■ **Assignment**: Locate, in the data below, the line that contains "#190, owner: Karen -> Fredrik" and the line that contains "#313, due: Dec 22 -> Dec 23"; reproduce exactly those two lines and every line between them, nothing more.

■ **The data**:
──────────────────────────────
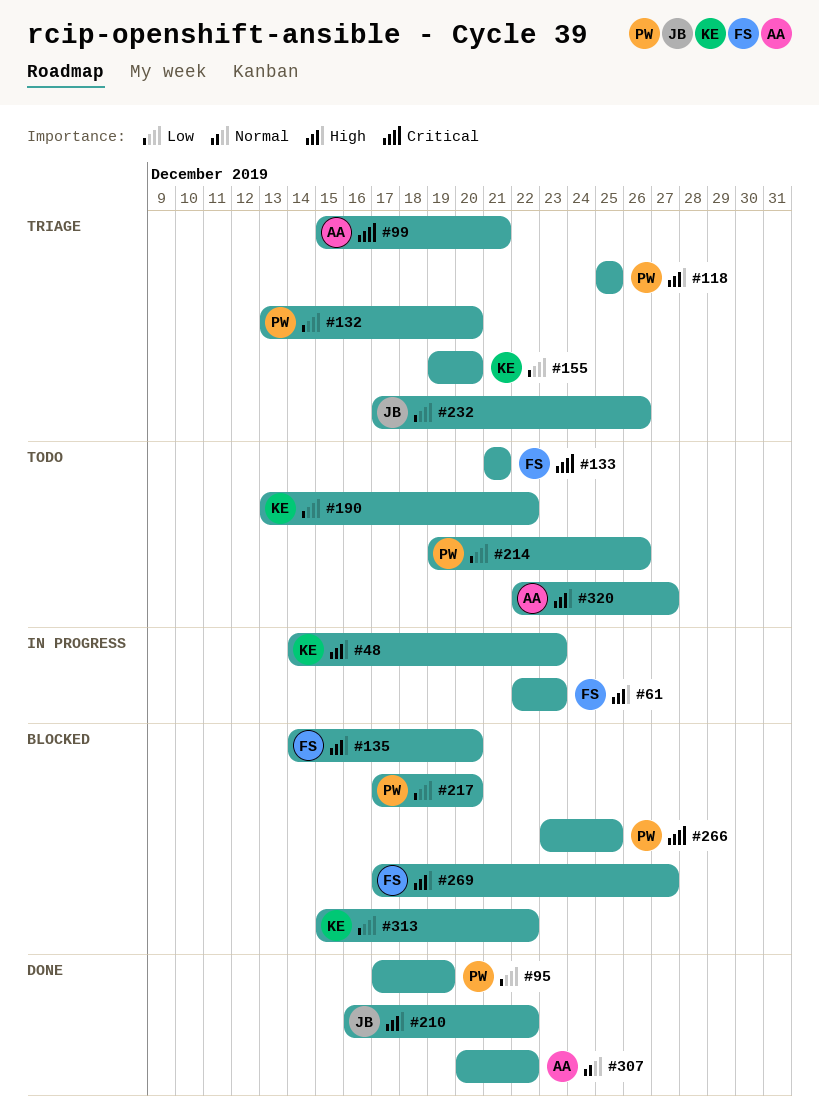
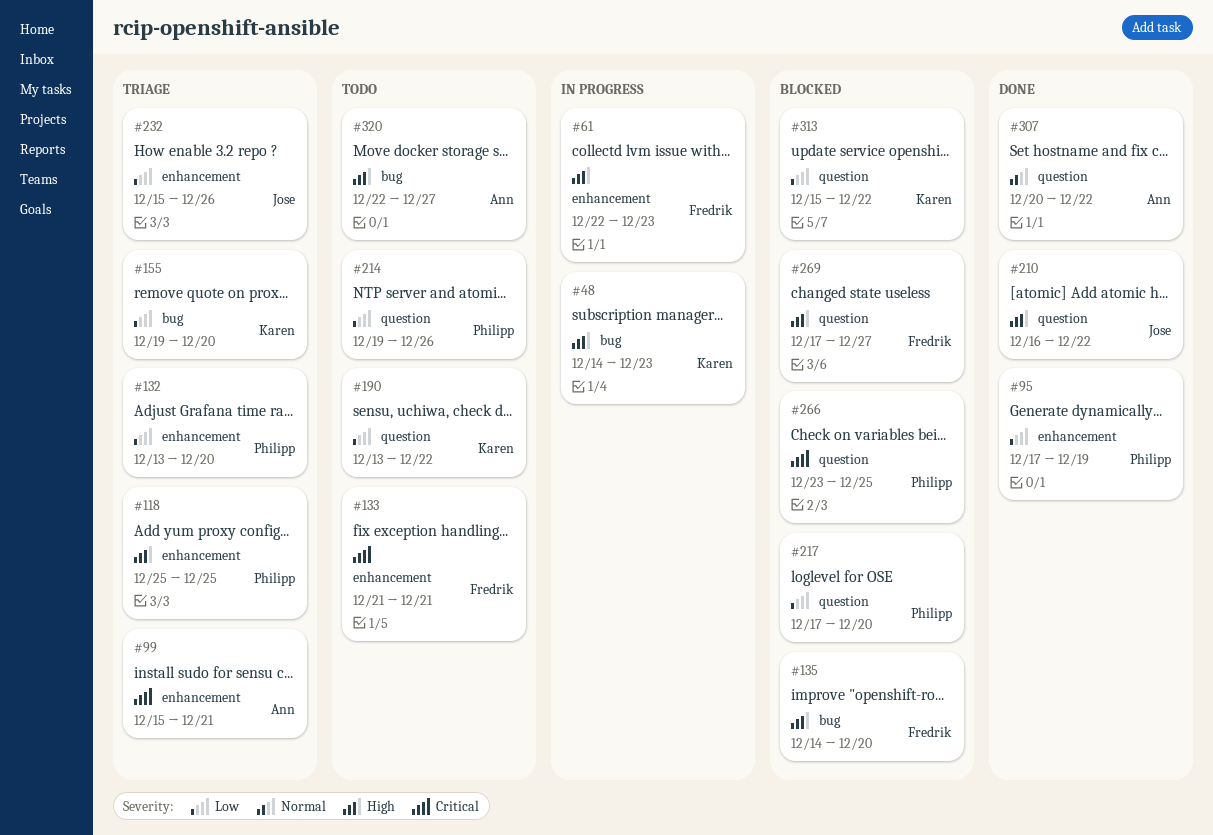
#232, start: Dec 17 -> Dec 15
──────────────────────────────
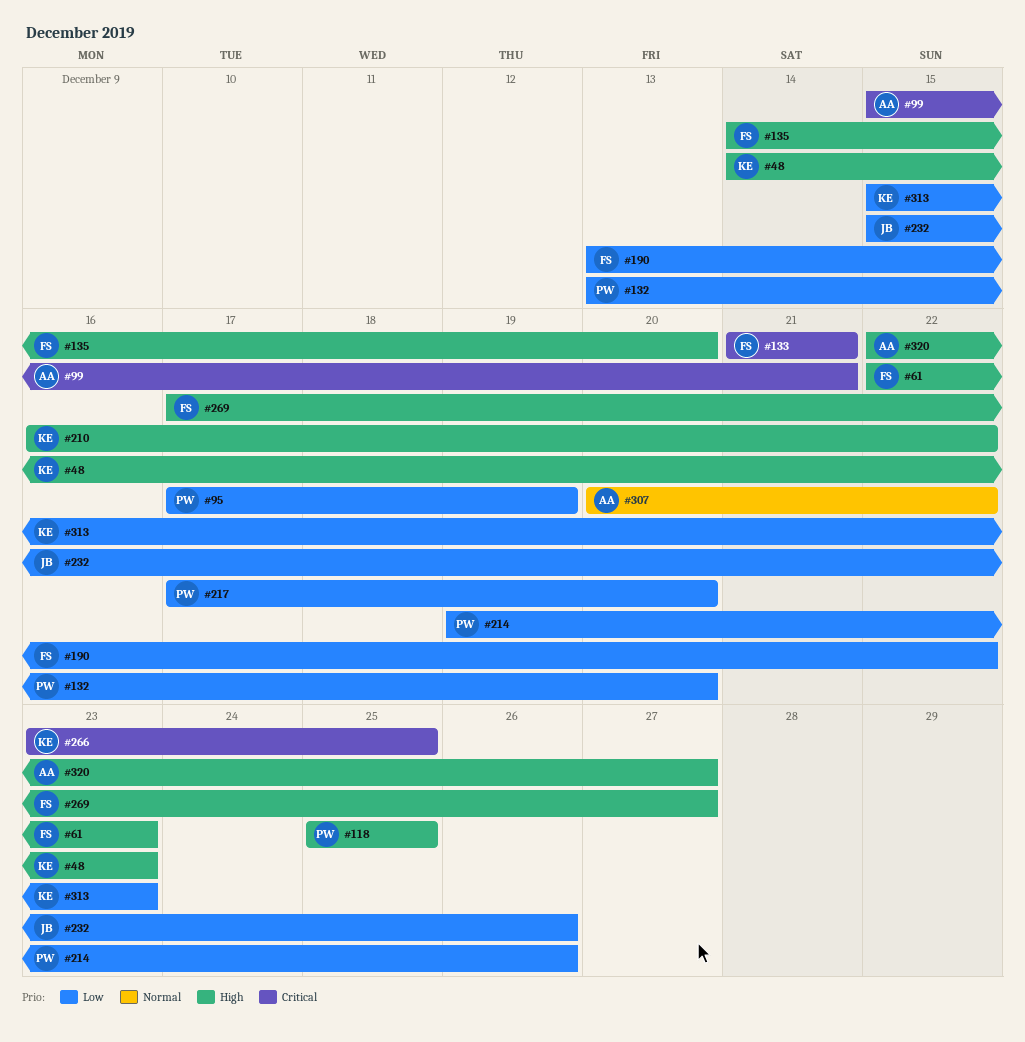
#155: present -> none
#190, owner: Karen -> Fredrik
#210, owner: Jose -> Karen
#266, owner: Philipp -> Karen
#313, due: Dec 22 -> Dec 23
──────────────────────────────
■ **Solution below**:
#190, owner: Karen -> Fredrik
#210, owner: Jose -> Karen
#266, owner: Philipp -> Karen
#313, due: Dec 22 -> Dec 23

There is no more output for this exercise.